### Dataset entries
★ ★ ★ ★ ★ ★ ★

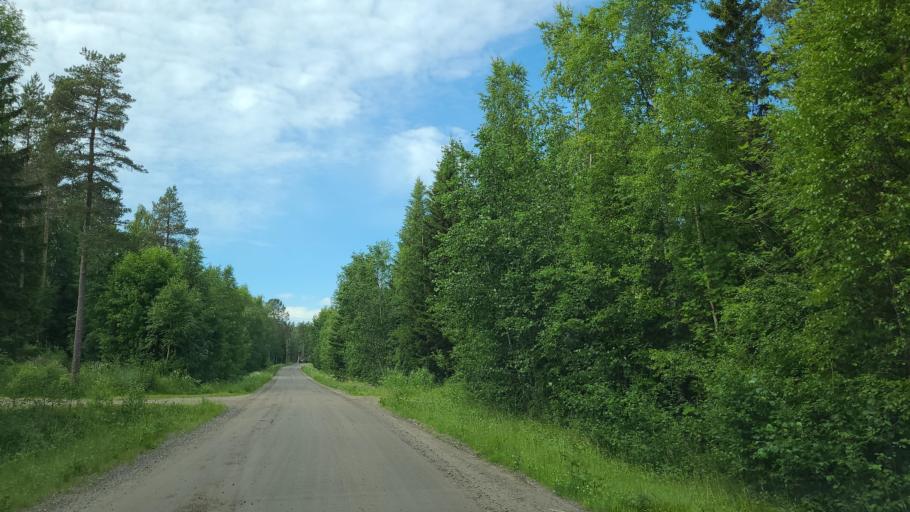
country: SE
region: Vaesterbotten
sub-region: Robertsfors Kommun
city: Robertsfors
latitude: 64.1650
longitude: 20.9696
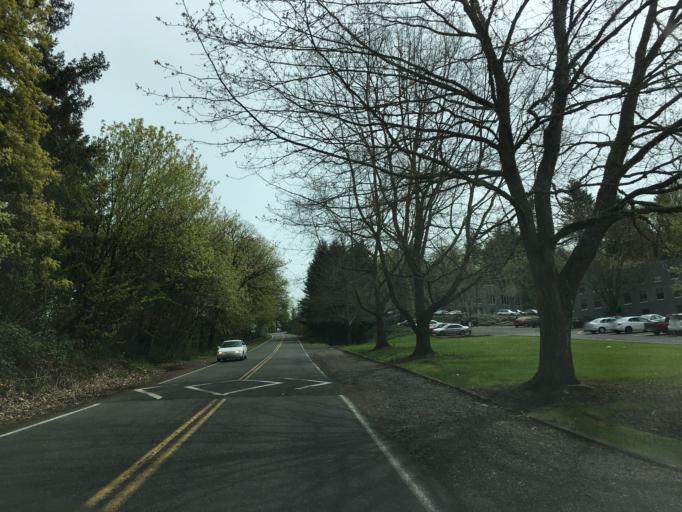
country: US
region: Oregon
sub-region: Multnomah County
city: Lents
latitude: 45.5509
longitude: -122.5655
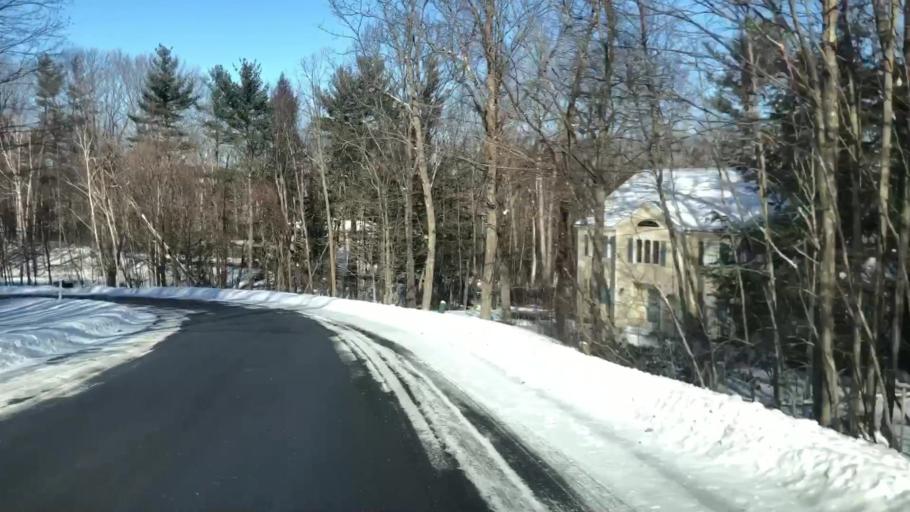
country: US
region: New Hampshire
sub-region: Hillsborough County
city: Bedford
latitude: 42.9434
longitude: -71.5476
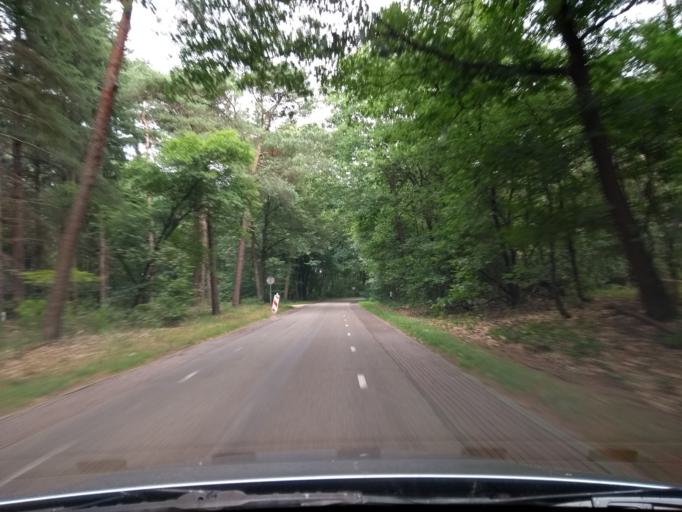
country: NL
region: Overijssel
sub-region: Gemeente Twenterand
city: Den Ham
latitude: 52.4575
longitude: 6.4029
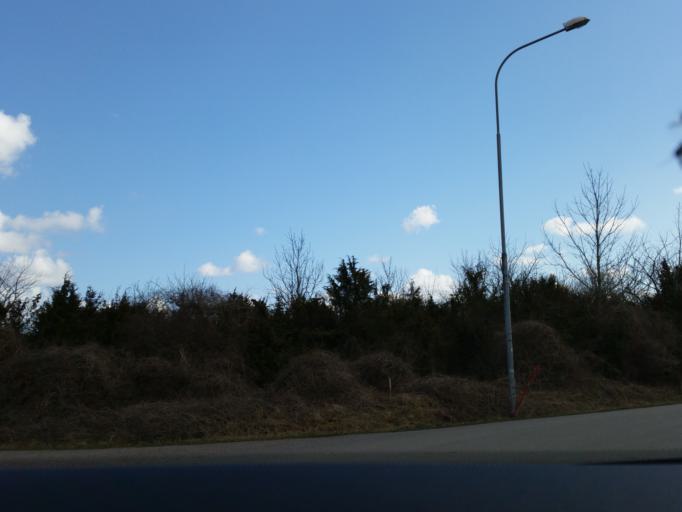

★ ★ ★ ★ ★ ★ ★

### What you have to do
Copy out every line of the listing above word for word, omitting the pictures.

### Solution to this problem
country: SE
region: Vaesterbotten
sub-region: Robertsfors Kommun
city: Robertsfors
latitude: 64.1650
longitude: 20.9696
country: US
region: Oregon
sub-region: Multnomah County
city: Lents
latitude: 45.5509
longitude: -122.5655
country: US
region: New Hampshire
sub-region: Hillsborough County
city: Bedford
latitude: 42.9434
longitude: -71.5476
country: NL
region: Overijssel
sub-region: Gemeente Twenterand
city: Den Ham
latitude: 52.4575
longitude: 6.4029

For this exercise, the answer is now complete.